Two more to go! Here’s today’s NaPoWriMo prompt:

Poet and artist Joe Brainard is probably best remembers for his book-length poem/memoir, I Remember. The book consists of a series of statements, all beginning with the phrase “I remember.” Here are a few examples:

I remember the only time I ever saw my mother cry. I was eating apricot pie.

I remember how much I cried seeing South Pacific (the movie) three times.

I remember how good a glass of water can taste after a dish of ice cream.

The specific, sometimes mundane and sometimes zany details of the things Brainard remembers builds up over the course of the book, until you have a good deal of empathy and sympathy for this somewhat odd person that you really feel you’ve gotten to know.
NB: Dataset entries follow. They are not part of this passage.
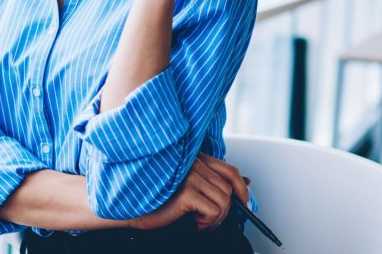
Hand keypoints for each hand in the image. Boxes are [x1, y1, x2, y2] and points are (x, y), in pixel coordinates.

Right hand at [128, 153, 250, 230]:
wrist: (135, 209)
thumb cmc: (160, 199)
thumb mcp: (192, 189)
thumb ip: (215, 183)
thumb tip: (246, 182)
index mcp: (194, 158)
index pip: (229, 170)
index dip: (241, 187)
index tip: (245, 202)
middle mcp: (193, 163)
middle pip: (228, 188)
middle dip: (225, 210)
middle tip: (211, 219)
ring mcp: (189, 176)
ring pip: (224, 200)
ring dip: (217, 217)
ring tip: (202, 221)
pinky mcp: (186, 192)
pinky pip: (214, 210)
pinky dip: (209, 221)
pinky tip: (196, 222)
Today, I’d like to challenge you to write a poem based on things you remember. Try to focus on specific details, and don’t worry about whether the memories are of important events, or are connected to each other. You could start by adopting Brainard’s uniform habit of starting every line with “I remember,” and then you could either cut out all the instances of “I remember,” or leave them all in, or leave just a few in. At any rate, hopefully you’ll wind up with a poem that is heavy on concrete detail, and which uses that detail as its connective tissue.

I remember

Shocking-pink knitting wool
behind a draper’s window covered
with yellow cellophane: my mother said
it was too bright for a jumper.

Shilling blocks of ice cream with
three stripes pink, brown and white:
they were wrapped in cardboard
which we peeled off and licked.

Glass bottles of limeade
standing on the shop floor
engraved with Bon Accord, Aberdeen:
we savoured green fizz at parties.

My brownie uniform and
the smell of its leather belt:
it was important to tie the yellow tie
with a reef knot.

Blue nylon party dresses
and sticky-out-petticoats:
they had to be worn with shoes
painted with Meltonian EasyWhite.

Shoe shops with
brown Start Rites and Clark’s Sandals:
they had an X-ray machine
that made your feet green.

The lash of skipping ropes
in the school playground and
the flash of a shocking-pink jumper:
I was envious of it.

This started with a recollection of the corner shop where I was sent as a child for a shilling block of Walls ice cream; I always wanted a jumper made from the bright pink wool in the window and never got one. I followed on with random recollections of that time, then shaped them into a poem where colours seemed to pop up in every verse. I remember in colour! In my first version, I began each stanza with ‘I remember’ but in my final version I decided it was better to trim it.